* **Brief**: Return the listing below unchanged, minus its pictures.
________________________________________
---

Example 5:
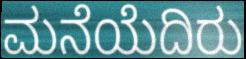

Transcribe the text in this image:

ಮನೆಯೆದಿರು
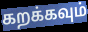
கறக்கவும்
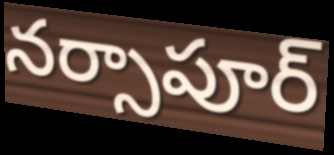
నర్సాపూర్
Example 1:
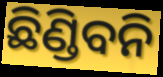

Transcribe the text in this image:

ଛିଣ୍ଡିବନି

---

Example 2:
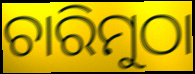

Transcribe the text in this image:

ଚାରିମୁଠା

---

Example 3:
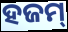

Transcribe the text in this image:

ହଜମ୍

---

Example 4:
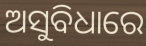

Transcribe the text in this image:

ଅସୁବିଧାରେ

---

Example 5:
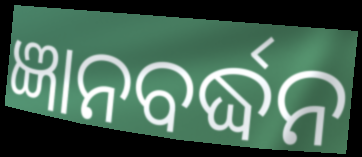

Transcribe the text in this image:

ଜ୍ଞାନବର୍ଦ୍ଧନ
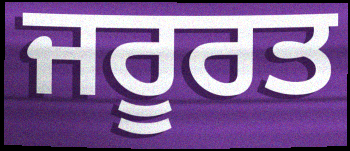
________________________________________
* **Expected output**:
---

Example 5:

Transcribe the text in this image:

ಮನೆಯೆದಿರು
கறக்கவும்
నర్సాపూర్
Example 1:

Transcribe the text in this image:

ଛିଣ୍ଡିବନି

---

Example 2:

Transcribe the text in this image:

ଚାରିମୁଠା

---

Example 3:

Transcribe the text in this image:

ହଜମ୍

---

Example 4:

Transcribe the text in this image:

ଅସୁବିଧାରେ

---

Example 5:

Transcribe the text in this image:

ଜ୍ଞାନବର୍ଦ୍ଧନ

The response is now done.